Paris, Classiques Garnier, 2021, 535 p., 59 €

Près de dix ans après la soutenance de sa thèse consacrée à la carrière française de Donizetti, l’historienne Stella Rollet voit enfin publiée sa recherche fondatrice, qui participe de la « Donizetti Renaissance » tardivement arrivée dans l’Hexagone en lui offrant d’emblée un ouvrage de référence, tant par la somme des sources compulsées et des informations analysées que par l’agrément de leur présentation. Si ce volume n’est pas une biographie du compositeur au sens propre (le cadre temporel et géographique choisi l’en empêchant de facto), il en a pourtant les qualités croisées de précision du détail et de recul dans la perspective d’ensemble, et se hausse à une place singulière et précieuse dans la bibliographie francophone consacrée au Bergamasque. On apprécie notamment que la rigueur scientifique de sa rédaction soit constamment doublée d’une contextualisation des faits évoqués qui préserve ces pages, certes denses, de toute aridité, et offre au contraire une plongée immersive dans le Paris lyrique de la monarchie de Juillet.

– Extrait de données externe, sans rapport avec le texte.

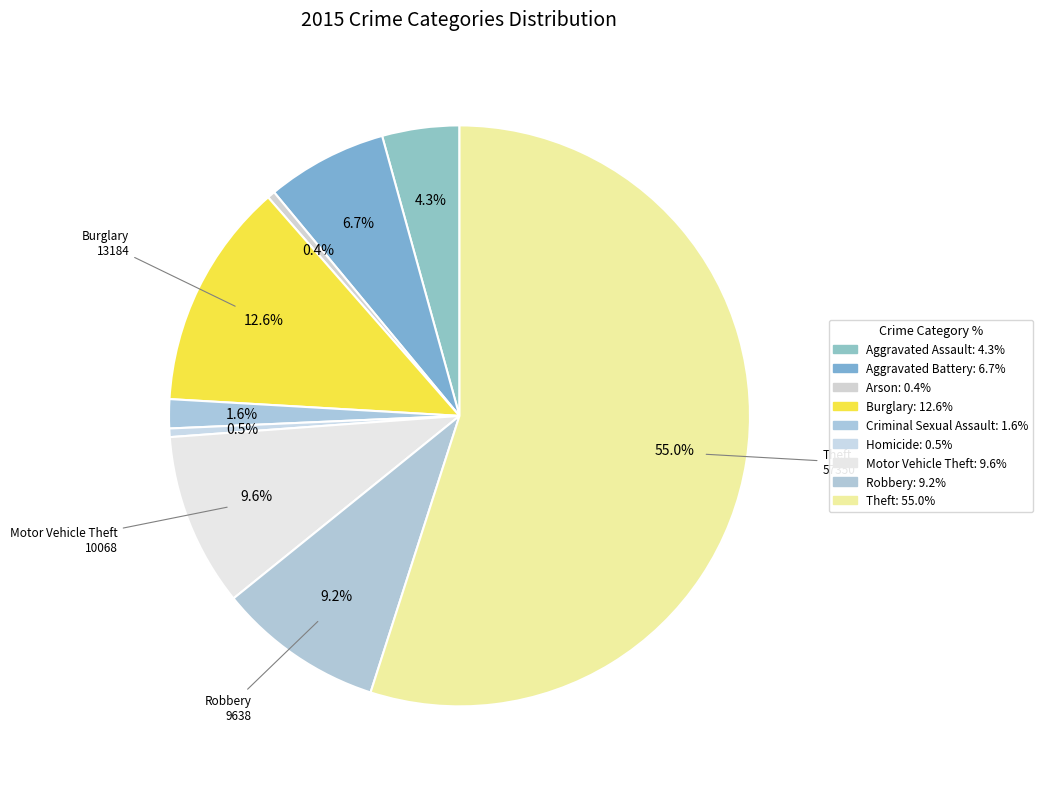

Count the number of slices in the pie.

9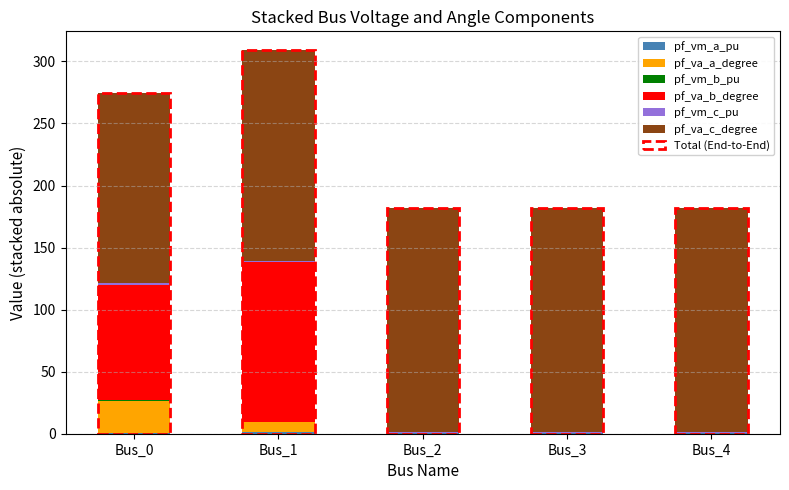

What is the average value of the pf_vm_a_pu series?

0.9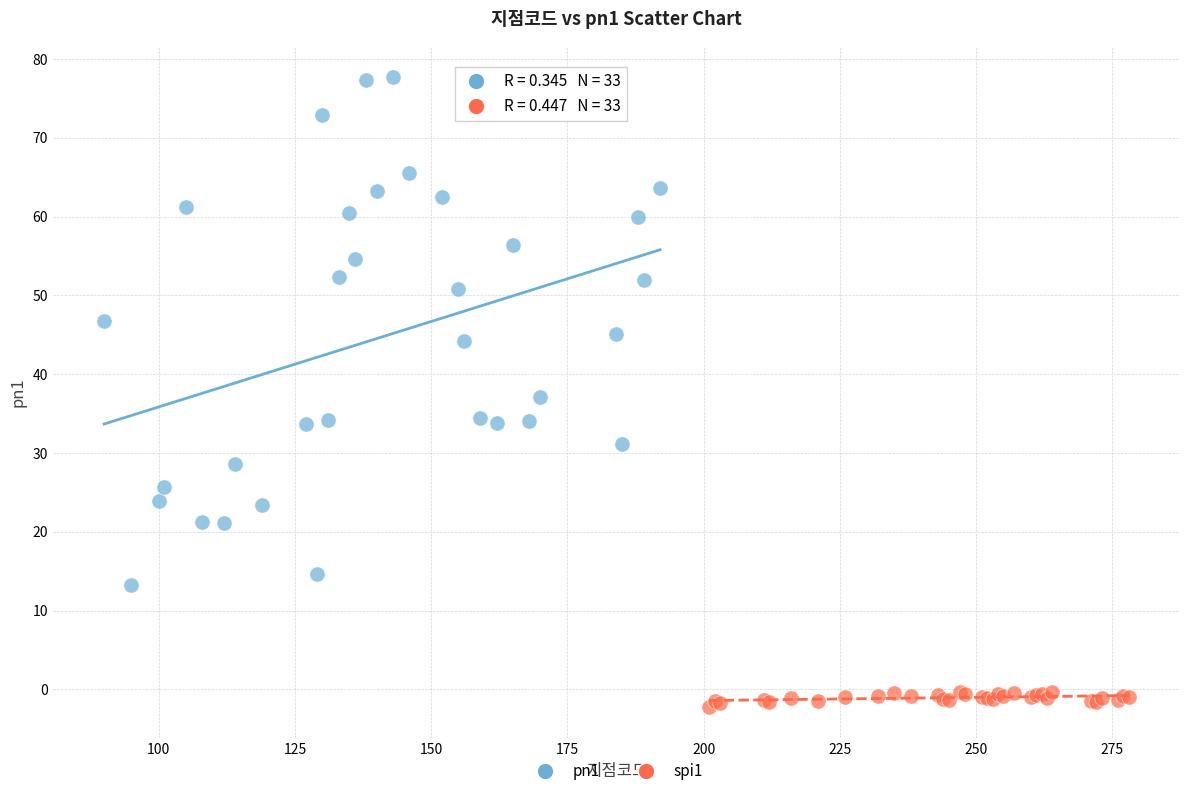

Which series reaches the minimum Y coordinate?

spi1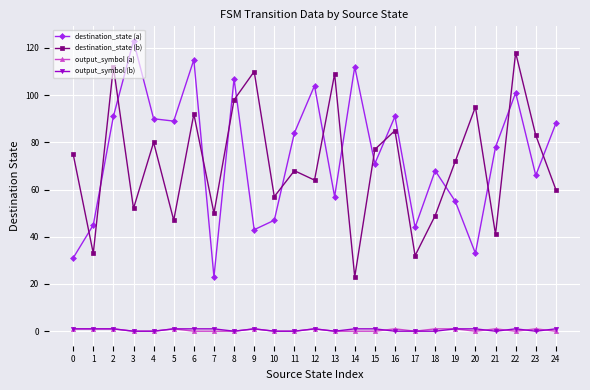

Is it true that destination_state (a) equals 101 at 18?

False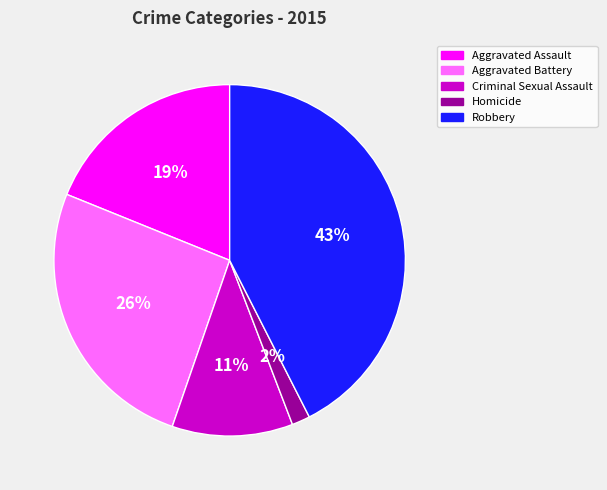

Between Criminal Sexual Assault and Homicide, which is larger?

Criminal Sexual Assault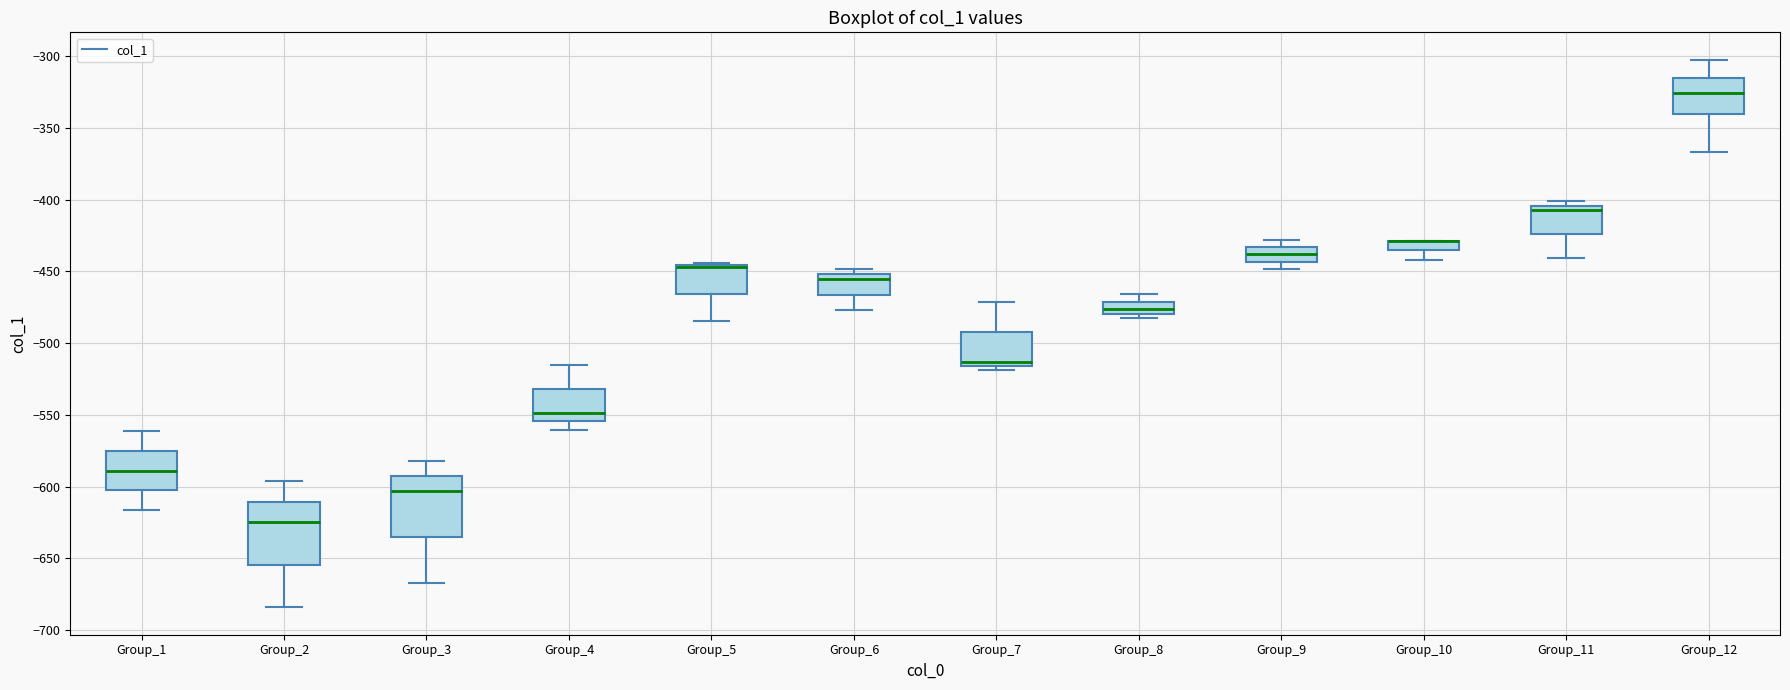

Where does the upper whisker of the box for Group_2 end on the y-axis? The values are not printed on the chart, so give them approximately, as read against the axis.

-595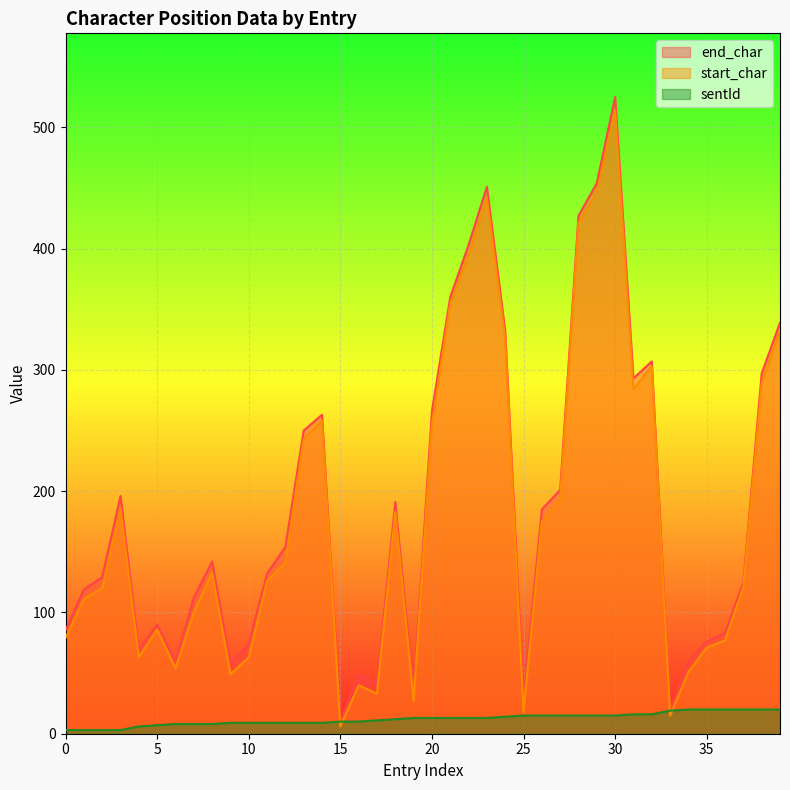

Reading right to left, transcribe all the data shown in this chart.

end_char: 39=339	38=297	37=125	36=83	35=76	34=60	33=19	32=307	31=293	30=525	29=454	28=427	27=201	26=185	25=29	24=332	23=451	22=403	21=360	20=266	19=34	18=191	17=41	16=49	15=10	14=263	13=250	12=154	11=132	10=74	9=58	8=142	7=112	6=59	5=90	4=69	3=196	2=129	1=119	0=85
start_char: 39=333	38=289	37=121	36=77	35=71	34=51	33=15	32=303	31=284	30=514	29=447	28=421	27=193	26=175	25=18	24=326	23=442	22=395	21=355	20=255	19=27	18=183	17=33	16=40	15=6	14=258	13=243	12=141	11=126	10=63	9=49	8=133	7=100	6=54	5=86	4=63	3=186	2=120	1=111	0=79
sentId: 39=20	38=20	37=20	36=20	35=20	34=20	33=19	32=16	31=16	30=15	29=15	28=15	27=15	26=15	25=15	24=14	23=13	22=13	21=13	20=13	19=13	18=12	17=11	16=10	15=10	14=9	13=9	12=9	11=9	10=9	9=9	8=8	7=8	6=8	5=7	4=6	3=3	2=3	1=3	0=3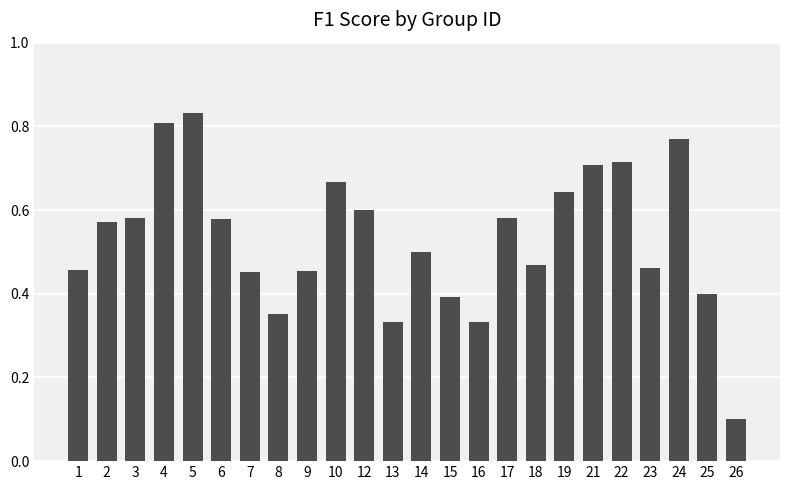

What is the sum of the values at 6 and 14?

1.1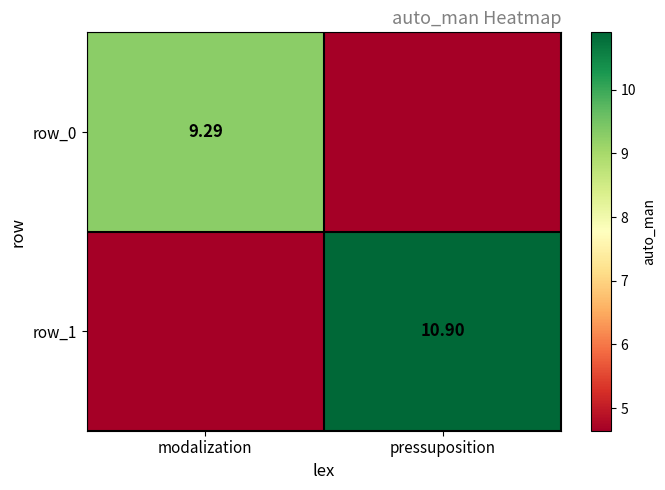

At which category is the sum across all series the highest?

pressuposition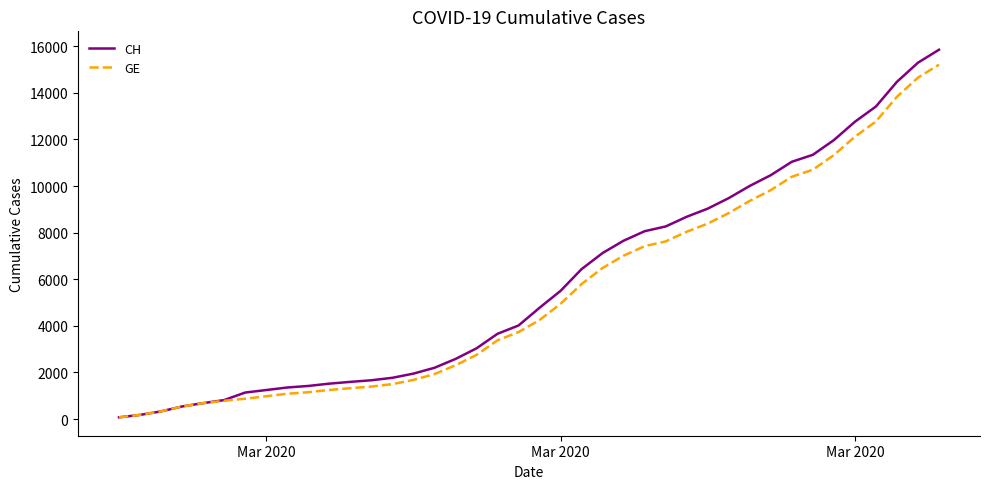

What is the maximum value shown in the chart?

15850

Le volume s’organise en trois parties, enrichies d’annexes (ces dernières étant allégées par rapport au travail scientifique originel, on attend avec impatience la mise en ligne de leur version exhaustive, à venir sur la base de données Dezède). La première, chronologique, retrace la carrière parisienne de Donizetti, des premiers contacts établis tandis qu’il est encore en Italie aux dernières années d’agonie, en passant par l’apogée du tournant 1840. La deuxième, systémique, analyse les différents processus de cette carrière : choix de programmation (reprises, adaptations ou créations), mécanismes mis en œuvre (contrats, collaborations et droits d’auteur), réseaux (rapport aux artistes, à la critique, à la reconnaissance officielle). La troisième, plus statistique, scrute les signaux quantifiables : nombre de représentations, recettes, réception critique, présence dans la bibliographie et l’iconographie, etc. La triangulaire est complète, qui permet de comprendre l’inscription du compositeur italien dans le paysage lyrique français et dans sa mémoire. Il appartient à la musicologie de la muer en quadrangulaire, en y ajoutant une réflexion proprement esthétique sur la place de Donizetti dans l’histoire de l’opéra, l’évolution de son langage ou de sa dramaturgie. Considérations qui n’auront que plus de saveur une fois enracinées dans ce substrat historique d’une incroyable fertilité.